View this release online at Newsboost


Auckland signs landmark agreement with Mexico

Media release - University of Auckland - 28 June 2016

Twenty Mexican students will have a chance to begin study toward their doctorates at the University of Auckland each year as a result of a new agreement.

The University is the first New Zealand university to sign with Mexican agency Conacyt providing sponsorship for Mexican students wishing to study full PhD degrees here and also promoting postgraduate fellowship visits between the two countries.

Conacyt is the prestigious federal agency charged with the promotion and support of scientific and technological research and activity in Mexico.

“We are delighted to announce our partnership with Conacyt,” says Professor Jenny Dixon, the University of Auckland's Vice-Chancellor for Strategic Engagement. ‘It enables our leading expertise in engineering, science and technology to make a contribution to Mexico through research and academic collaboration.”

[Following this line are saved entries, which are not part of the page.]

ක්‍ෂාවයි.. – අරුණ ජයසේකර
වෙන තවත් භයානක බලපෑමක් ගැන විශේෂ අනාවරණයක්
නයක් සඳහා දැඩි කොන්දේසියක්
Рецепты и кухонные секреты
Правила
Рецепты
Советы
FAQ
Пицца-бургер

The new agreement will allow PhD studies for 12 months in any of the eight faculties at the University. Mexican masters students may also propose visits of up to six months for the purpose of gaining experience in research projects while University of Auckland students can also propose visits of similar duration to accredited Mexican universities.

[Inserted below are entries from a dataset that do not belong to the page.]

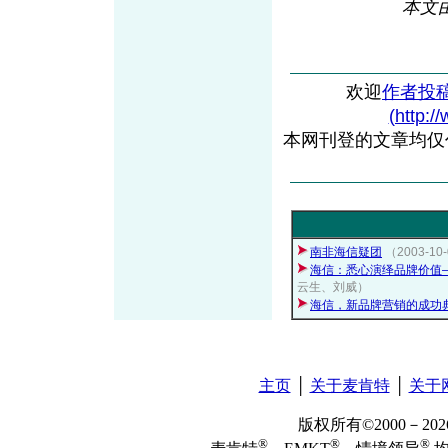
本文
欢迎
作者投
(http:/
本网刊登的文章均仅
南非海信疑团
（2003-10-
海信：悉心演绎品牌价值
云生、刘威）
海信，新品牌营销的成功
主页
│
关于麦肯特
│
关于
版权所有©2000－2
®
®
®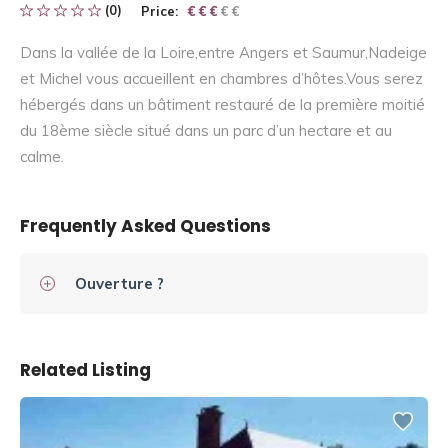
(0)
Price:
€ € € € €
€ € €
Dans la vallée de la Loire,entre Angers et Saumur,Nadeige
et Michel vous accueillent en chambres d’hôtes.Vous serez
hébergés dans un bâtiment restauré de la première moitié
du 18ème siècle situé dans un parc d’un hectare et au
calme.
Frequently Asked Questions
Ouverture ?
Related Listing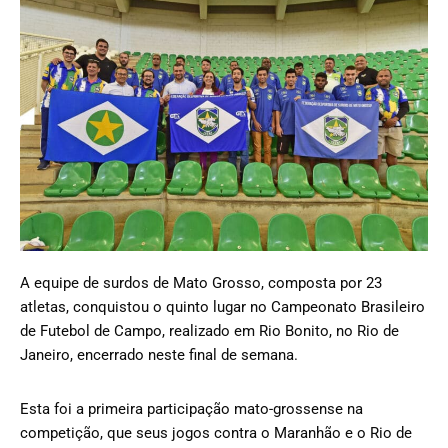
A equipe de surdos de Mato Grosso, composta por 23
atletas, conquistou o quinto lugar no Campeonato Brasileiro
de Futebol de Campo, realizado em Rio Bonito, no Rio de
Janeiro, encerrado neste final de semana.
Esta foi a primeira participação mato-grossense na
competição, que seus jogos contra o Maranhão e o Rio de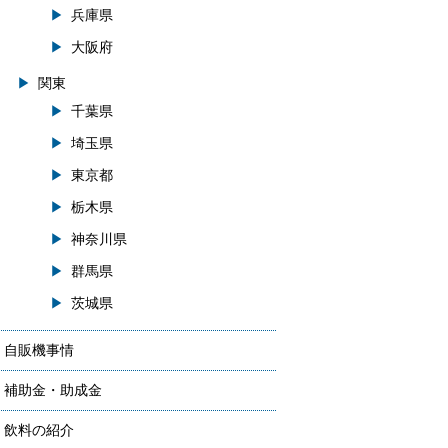
兵庫県
大阪府
関東
千葉県
埼玉県
東京都
栃木県
神奈川県
群馬県
茨城県
自販機事情
補助金・助成金
飲料の紹介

The agreement further strengthens ties between Mexico and New Zealand. Mexico is New Zealand’s largest trading partner in the Latin American region and one area of considerable potential benefit between the two countries is in the field of renewable energy research.



Energy reform currently taking place in Mexico, and intended to reduce its reliance on a stagnant oil and gas sector, is leading to interest in alternative forms of sustainable energy generation and supply, including geothermal.

The University hosts an Energy Centre and its Geothermal Institute is actively engaged in research and exchanges in Mexico. Head of Engineering Science, Professor Rosalind Archer sees potential for even more collaboration with the signing of the Conacyt agreement.

"This agreement will pave the way for more scientific interchange on renewable energy between New Zealand and Mexico. We hope to see Mexico grow its geothermal energy generation, which will assist it in reducing its dependence on fossil fuels."